DOCUMENT SEGMENT
══════

# Gran canaria August, Car and accomm



## GrahamHo (Mar 24, 2011)

Hi all,

Its finally happening. Myself and my partner are moving to Gran Canaria. But needed a few questions answered.

We are going to be booking Holiday accommodation and hiring a car for August so we have the month to get sorted out properly.

My Partner has a Job, will have a contract and her employers are sorting out a work resident permit for her.

We need to purchase a car. I read that this is a can be complicated in Spain with our lack of Spainish. Would my partners Resident permit allow us to purchase a car or do we still need a rental agreement with address?(Would a hotel booking address do??), Also if we purchase a car from a dealer will they deal with all the transfer paperwork etc??

Does anyone know of any decent letting agents in the north of GC?? We are looking at moving to the north of the island, Las Palmas area or east coast between Las Palmas and the Airport.

If we then find a property to rent is there a load more documentation to go through or is this fairly straight forward??

Sorry for all the questions, Just like to be prepared as we have saved up and worked hard to get to this postion, Just dont want it going wrong



Thanks in advance


----------



## xabiaxica (Jun 23, 2009)

GrahamHo said:


> Hi all,
> 
> Its finally happening. Myself and my partner are moving to Gran Canaria. But needed a few questions answered.

══════

EXTRACTED DATA
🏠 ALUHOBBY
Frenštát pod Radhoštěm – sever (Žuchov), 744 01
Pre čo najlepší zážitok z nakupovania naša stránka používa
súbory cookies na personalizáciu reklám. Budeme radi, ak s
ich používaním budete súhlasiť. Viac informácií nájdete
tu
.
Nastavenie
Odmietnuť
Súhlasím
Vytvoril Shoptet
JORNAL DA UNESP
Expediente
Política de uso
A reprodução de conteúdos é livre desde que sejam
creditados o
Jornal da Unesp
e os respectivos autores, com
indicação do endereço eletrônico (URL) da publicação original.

══════

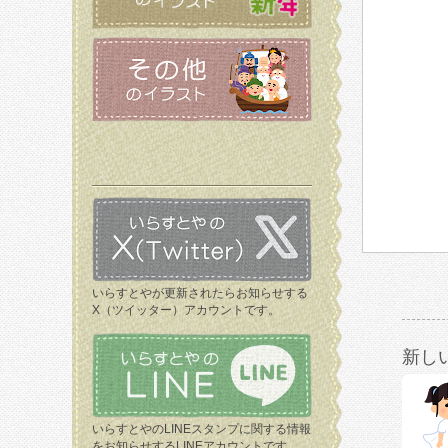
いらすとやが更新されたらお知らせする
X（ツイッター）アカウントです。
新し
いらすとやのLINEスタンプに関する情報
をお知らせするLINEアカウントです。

══════

TASK INSTRUCTIONS
- 1) In the Gran Canaria thread, who is arranging the partner's work resident permit?
- 2) Update the Gran Canaria thread from "We are going" to "transfer paperwork etc??", replacing "August" with "July".
The rows are separate material and have nothing to do with the thread.

LIST OF ANSWERS
- 1) Her employers are arranging it.

- 2)
We are going to be booking Holiday accommodation and hiring a car for July so we have the month to get sorted out properly.

My Partner has a Job, will have a contract and her employers are sorting out a work resident permit for her.

We need to purchase a car. I read that this is a can be complicated in Spain with our lack of Spainish. Would my partners Resident permit allow us to purchase a car or do we still need a rental agreement with address?(Would a hotel booking address do??), Also if we purchase a car from a dealer will they deal with all the transfer paperwork etc??